Indeks nastrojów obliczany przez monachijski instytut Ifo na podstawie wyników ankiety przeprowadzanej co miesiąc wśród 7 tys. przedsiębiorców wzrósł w lutym do 107,4 ze 104,3 pkt w styczniu. To czwarta z rzędu zwyżka tego wskaźnika i największa od lipca 2010 r. Ekonomiści spodziewali się 104,9 pkt.

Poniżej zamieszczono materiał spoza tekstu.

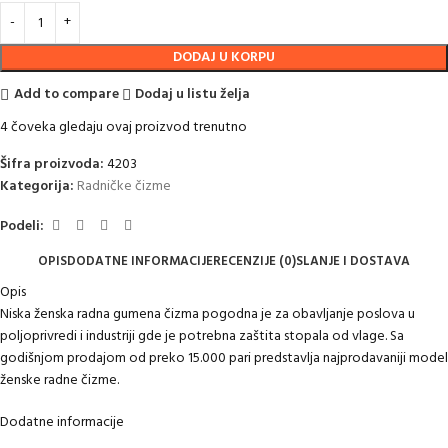
DODAJ U KORPU
Add to compare
Dodaj u listu želja
4
čoveka gledaju ovaj proizvod trenutno
Šifra proizvoda:
4203
Kategorija:
Radničke čizme
Podeli:
OPIS
DODATNE INFORMACIJE
RECENZIJE (0)
SLANJE I DOSTAVA
Opis
Niska ženska radna gumena čizma pogodna je za obavljanje poslova u
poljoprivredi i industriji gde je potrebna zaštita stopala od vlage. Sa
godišnjom prodajom od preko 15.000 pari predstavlja najprodavaniji model
ženske radne čizme.
Dodatne informacije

– Nie zanosi się, by cokolwiek mogło zakłócić optymizm niemieckiego biznesu. Podczas gdy większość innych krajów strefy euro pozostaje w recesji pochłonięta strukturalnymi reformami i cięciami wydatków budżetowych, niemiecka gospodarka surfuje po fali optymizmu – powiedział Carsten Brzeski, starszy ekonomista w brukselskim biurze ING Groep.
I rzeczywiście, wskaźnik zaufania inwestorów instytucjonalnych i analityków wzrósł w lutym do poziomu najwyższego od niemal trzech lat. Główny indeks frankfurckiej giełdy DAX zyskał 10 proc. w ciągu ostatnich trzech miesięcy, a Bundesbank opublikował w tym tygodniu prognozę, w której zapowiada powrót niemieckiej gospodarki na ścieżkę wzrostu już w tym kwartale, po spadku PKB o 0,6 proc. w ostatnich trzech miesiącach ub.r. Wśród jego przyczyn Federalny Urząd Statystyczny wymienił spadek eksportu o 2?proc. i inwestycji w przemyśle o 0,7 proc.